Let your imagination carry you back to the time when the Canary Islands were inhabited by the aboriginal population. Imagine a landscape covered with ravines and dense vegetation, where even crossing from one side of a hill to another was a challenge... So, at that time, how could people communicate rapidly with each other across the mountains?
They found a way: they put their fingers in their mouths and whistled, creating a language that very few communities use in the whole world. Close your eyes and listen to a whistled conversation. Would you like to learn?
When the first European Conquistadors arrived in the Canary Islands in the 15th century, they were surprised by the whistles emitted by inhabitants of some of the islands, used to communicate across the ravines and over long distances. This was a whistled language, that fortunately has survived to the present day, although during the second half of the 20th century this unique system of communication of exceptional value was almost lost. For this reason it has been declared by UNESCO to be part of the world’s Intangible Cultural Heritage.

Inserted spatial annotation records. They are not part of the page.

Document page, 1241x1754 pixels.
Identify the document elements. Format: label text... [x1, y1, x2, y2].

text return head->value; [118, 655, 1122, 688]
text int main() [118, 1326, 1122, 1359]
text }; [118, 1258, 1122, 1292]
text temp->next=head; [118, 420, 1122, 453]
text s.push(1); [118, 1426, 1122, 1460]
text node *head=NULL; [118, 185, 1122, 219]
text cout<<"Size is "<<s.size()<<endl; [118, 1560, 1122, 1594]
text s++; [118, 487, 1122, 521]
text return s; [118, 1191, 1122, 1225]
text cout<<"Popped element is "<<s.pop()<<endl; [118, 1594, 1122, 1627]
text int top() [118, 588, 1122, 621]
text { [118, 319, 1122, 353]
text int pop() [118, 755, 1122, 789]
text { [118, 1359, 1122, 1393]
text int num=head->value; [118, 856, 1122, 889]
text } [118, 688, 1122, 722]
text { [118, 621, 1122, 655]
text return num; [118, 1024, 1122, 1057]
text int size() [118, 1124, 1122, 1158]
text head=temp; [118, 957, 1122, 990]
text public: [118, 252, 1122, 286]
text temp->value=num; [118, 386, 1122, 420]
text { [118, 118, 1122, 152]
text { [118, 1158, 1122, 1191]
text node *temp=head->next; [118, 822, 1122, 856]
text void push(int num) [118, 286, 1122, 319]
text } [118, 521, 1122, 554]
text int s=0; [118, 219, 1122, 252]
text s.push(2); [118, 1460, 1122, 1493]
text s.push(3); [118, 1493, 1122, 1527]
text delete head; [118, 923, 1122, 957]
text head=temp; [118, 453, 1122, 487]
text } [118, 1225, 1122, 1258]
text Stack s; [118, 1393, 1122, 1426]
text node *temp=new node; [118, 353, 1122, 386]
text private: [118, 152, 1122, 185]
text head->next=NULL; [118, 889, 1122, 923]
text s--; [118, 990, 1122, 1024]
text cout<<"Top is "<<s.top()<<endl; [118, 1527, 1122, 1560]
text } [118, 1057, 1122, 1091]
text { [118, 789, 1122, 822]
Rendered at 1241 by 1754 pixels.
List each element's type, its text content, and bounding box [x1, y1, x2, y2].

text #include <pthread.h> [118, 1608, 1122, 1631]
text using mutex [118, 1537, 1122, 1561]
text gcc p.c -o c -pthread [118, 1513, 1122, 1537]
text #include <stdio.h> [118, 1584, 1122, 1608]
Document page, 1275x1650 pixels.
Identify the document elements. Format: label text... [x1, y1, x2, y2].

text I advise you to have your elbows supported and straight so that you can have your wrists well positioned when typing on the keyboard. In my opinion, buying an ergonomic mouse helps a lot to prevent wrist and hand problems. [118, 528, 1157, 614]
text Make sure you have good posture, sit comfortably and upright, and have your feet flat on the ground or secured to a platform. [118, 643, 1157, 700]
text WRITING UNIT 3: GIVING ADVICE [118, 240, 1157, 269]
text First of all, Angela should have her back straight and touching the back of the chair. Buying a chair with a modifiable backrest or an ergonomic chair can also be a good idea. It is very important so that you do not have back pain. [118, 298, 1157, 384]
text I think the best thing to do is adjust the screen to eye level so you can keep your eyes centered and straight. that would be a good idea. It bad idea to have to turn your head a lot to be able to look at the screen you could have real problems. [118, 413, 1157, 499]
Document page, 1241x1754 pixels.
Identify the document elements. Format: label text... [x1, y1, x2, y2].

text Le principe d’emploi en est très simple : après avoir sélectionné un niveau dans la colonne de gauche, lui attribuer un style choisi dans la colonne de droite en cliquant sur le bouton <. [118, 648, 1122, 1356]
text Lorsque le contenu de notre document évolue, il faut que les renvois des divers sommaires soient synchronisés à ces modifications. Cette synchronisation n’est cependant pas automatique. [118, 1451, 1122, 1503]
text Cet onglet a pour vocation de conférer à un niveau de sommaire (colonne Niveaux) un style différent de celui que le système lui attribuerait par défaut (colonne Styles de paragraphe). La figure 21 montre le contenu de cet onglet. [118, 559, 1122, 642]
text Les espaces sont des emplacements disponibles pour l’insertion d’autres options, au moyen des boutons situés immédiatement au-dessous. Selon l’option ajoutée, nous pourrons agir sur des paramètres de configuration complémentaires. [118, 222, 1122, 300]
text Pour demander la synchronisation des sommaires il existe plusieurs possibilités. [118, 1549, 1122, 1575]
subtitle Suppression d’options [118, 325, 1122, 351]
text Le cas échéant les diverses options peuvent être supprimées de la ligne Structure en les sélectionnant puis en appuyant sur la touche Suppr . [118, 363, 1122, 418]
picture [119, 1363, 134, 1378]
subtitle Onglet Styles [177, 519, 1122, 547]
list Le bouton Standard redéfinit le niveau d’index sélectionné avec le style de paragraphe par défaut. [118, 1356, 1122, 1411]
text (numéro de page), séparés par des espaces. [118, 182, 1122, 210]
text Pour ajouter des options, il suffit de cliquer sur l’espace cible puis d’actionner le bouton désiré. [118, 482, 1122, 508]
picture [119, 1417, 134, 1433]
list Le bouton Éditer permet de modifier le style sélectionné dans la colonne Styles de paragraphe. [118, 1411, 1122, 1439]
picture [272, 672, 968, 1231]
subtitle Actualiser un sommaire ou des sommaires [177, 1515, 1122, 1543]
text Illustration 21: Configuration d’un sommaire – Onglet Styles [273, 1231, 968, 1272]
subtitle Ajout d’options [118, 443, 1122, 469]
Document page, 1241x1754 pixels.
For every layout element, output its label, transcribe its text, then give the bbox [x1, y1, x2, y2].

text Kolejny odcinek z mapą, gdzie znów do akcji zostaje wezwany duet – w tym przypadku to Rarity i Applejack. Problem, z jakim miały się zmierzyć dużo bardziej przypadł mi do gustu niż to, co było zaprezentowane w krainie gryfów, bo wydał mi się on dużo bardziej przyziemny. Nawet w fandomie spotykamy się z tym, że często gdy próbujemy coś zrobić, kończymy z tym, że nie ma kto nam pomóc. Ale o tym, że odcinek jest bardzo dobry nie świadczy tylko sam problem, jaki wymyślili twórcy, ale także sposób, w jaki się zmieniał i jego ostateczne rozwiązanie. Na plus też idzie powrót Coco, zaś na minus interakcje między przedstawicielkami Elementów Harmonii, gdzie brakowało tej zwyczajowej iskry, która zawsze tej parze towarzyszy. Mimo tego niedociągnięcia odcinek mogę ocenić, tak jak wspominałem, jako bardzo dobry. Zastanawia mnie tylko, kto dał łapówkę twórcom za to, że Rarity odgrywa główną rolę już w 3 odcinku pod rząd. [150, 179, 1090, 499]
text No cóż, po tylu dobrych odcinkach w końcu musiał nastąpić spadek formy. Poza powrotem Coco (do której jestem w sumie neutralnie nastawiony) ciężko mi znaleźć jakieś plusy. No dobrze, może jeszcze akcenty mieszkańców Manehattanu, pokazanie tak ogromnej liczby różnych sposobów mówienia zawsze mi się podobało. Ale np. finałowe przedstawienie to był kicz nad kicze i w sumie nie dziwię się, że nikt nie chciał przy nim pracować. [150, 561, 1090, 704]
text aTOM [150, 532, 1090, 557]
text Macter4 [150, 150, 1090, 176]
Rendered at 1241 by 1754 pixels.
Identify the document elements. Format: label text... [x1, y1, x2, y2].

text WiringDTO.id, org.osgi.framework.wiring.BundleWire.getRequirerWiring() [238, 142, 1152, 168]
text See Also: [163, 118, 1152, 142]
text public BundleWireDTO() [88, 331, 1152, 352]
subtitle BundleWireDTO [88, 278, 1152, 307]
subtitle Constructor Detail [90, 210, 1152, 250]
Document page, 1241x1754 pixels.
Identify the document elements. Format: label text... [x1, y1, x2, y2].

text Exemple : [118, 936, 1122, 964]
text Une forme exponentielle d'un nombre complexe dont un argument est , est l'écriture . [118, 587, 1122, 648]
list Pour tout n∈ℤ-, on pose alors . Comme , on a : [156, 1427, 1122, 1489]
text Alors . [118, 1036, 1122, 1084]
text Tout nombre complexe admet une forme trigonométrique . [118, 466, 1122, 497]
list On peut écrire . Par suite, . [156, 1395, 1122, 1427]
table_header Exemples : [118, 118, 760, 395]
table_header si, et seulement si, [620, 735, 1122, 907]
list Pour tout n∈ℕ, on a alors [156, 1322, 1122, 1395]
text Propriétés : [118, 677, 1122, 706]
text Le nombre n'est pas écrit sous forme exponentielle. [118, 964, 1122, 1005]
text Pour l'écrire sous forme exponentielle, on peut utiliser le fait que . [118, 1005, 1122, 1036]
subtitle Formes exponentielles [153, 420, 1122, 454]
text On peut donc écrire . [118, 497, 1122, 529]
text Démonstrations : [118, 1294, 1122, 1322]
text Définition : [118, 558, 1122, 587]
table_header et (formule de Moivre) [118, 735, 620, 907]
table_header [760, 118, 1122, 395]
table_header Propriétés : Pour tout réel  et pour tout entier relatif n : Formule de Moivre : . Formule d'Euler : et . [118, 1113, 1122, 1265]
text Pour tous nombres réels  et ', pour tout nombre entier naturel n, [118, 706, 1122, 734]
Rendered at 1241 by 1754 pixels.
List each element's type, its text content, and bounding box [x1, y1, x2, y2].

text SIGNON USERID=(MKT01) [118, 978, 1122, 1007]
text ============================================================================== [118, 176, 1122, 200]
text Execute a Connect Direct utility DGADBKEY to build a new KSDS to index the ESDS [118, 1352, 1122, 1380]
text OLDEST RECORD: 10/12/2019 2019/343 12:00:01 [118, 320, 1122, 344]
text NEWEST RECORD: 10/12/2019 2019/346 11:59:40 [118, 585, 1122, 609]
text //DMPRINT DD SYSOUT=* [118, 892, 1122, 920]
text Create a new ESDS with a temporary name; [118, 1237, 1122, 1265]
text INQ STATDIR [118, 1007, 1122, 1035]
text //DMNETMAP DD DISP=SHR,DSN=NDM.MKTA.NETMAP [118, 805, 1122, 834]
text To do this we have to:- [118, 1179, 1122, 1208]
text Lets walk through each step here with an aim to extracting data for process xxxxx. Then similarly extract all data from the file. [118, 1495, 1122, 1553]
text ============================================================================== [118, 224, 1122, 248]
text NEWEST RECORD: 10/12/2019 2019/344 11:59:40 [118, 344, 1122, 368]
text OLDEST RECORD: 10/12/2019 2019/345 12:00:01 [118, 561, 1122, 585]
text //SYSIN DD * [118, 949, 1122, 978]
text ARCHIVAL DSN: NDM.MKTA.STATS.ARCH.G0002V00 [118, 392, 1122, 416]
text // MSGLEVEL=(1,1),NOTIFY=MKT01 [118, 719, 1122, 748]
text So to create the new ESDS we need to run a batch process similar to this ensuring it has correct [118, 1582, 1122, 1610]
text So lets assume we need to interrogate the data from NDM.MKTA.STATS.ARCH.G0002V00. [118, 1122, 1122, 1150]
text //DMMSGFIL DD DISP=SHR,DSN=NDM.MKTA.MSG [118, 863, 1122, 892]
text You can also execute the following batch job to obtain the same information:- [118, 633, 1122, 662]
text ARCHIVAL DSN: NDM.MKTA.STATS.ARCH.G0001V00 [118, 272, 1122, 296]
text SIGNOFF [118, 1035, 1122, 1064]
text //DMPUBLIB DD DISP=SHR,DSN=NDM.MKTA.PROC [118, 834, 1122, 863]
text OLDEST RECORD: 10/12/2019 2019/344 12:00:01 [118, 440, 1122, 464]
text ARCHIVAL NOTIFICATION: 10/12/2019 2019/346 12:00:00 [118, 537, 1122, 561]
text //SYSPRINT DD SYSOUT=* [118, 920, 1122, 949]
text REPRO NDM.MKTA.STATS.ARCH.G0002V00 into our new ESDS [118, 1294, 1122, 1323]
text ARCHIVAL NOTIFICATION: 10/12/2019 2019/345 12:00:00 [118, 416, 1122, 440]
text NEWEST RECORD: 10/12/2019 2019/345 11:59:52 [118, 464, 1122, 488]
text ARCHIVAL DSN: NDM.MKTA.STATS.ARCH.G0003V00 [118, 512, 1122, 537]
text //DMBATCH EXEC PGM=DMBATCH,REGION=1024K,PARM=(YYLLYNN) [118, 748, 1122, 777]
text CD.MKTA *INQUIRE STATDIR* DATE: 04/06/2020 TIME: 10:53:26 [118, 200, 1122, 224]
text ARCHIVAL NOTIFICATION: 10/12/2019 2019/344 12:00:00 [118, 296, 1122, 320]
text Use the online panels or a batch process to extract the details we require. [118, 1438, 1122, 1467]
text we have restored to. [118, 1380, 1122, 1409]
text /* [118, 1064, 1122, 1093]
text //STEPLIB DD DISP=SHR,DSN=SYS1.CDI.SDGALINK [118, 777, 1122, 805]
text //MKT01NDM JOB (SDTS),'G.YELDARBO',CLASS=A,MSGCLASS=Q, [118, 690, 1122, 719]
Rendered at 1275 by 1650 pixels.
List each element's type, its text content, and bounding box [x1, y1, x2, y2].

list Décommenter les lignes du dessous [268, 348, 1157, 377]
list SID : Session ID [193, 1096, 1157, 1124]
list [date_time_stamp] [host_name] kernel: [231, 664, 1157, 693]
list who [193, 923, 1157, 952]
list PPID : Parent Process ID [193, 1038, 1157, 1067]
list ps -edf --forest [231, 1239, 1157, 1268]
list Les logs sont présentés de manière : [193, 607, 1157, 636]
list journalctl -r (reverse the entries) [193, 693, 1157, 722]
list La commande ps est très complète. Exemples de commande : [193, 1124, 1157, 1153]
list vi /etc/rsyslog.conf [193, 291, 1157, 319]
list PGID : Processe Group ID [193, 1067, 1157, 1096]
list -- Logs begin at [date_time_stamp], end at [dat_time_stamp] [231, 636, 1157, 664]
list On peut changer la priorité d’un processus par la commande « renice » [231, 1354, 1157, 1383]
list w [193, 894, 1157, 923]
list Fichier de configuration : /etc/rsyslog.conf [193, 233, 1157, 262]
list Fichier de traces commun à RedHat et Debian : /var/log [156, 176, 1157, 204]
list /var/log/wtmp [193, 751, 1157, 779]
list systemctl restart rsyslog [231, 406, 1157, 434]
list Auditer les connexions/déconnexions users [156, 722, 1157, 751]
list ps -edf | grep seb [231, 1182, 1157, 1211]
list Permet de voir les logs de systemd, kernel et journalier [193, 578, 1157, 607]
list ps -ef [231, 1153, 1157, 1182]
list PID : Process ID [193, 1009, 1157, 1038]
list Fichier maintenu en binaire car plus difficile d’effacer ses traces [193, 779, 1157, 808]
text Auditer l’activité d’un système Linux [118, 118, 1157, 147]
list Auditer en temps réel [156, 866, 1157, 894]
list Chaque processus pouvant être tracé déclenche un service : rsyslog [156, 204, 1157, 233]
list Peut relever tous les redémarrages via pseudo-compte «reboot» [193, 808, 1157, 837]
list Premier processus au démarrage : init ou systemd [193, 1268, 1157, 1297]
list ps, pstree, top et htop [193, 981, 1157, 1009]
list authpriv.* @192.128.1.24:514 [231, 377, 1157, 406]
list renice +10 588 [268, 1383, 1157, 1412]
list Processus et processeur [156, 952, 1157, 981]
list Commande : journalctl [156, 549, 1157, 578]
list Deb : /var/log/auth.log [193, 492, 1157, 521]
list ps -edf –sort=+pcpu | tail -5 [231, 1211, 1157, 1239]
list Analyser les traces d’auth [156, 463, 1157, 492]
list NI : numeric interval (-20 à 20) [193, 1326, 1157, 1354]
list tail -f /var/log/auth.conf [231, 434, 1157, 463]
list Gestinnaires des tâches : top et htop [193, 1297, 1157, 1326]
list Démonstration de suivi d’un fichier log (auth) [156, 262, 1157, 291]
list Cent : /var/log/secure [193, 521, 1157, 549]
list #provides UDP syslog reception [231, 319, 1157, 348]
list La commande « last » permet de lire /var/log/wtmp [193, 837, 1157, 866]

Although you might find it surprising, you can discover for yourself how to express an unlimited range of messages, as this system reproduces, through whistles, the sound characteristics of a language which, in this case, is the variety of Spanish spoken in the Canary Islands, but which, in theory, could be applied to any other language. Do you dare to try it in your own language? Well get ready then, because you need a lot of strength and practice if you want to be heard at any distance.
On some occasions in the past, the whistle was used as a secret language, for example during the Spanish Conquest, as a means of defence by the aborigines against the invaders; or for smuggling activities. However, generally messages sent by the whistling language have been related to daily life or exceptional events, and were heard by everyone in the area, not just the intended recipients of the message.
Although it is believed that this system of communication existed in various islands of the Canarian archipelago, nowadays it is characteristic of La Gomera, where local people have taken care to preserve it for future generations. In fact, whistling is taught in schools and forms part of the educational curriculum of young people from the island. So if you want to hear a conversation in this language, or if you fancy giving it a try, La Gomera is the ideal place to study this remarkable tradition which is both ancient and authentically Canarian.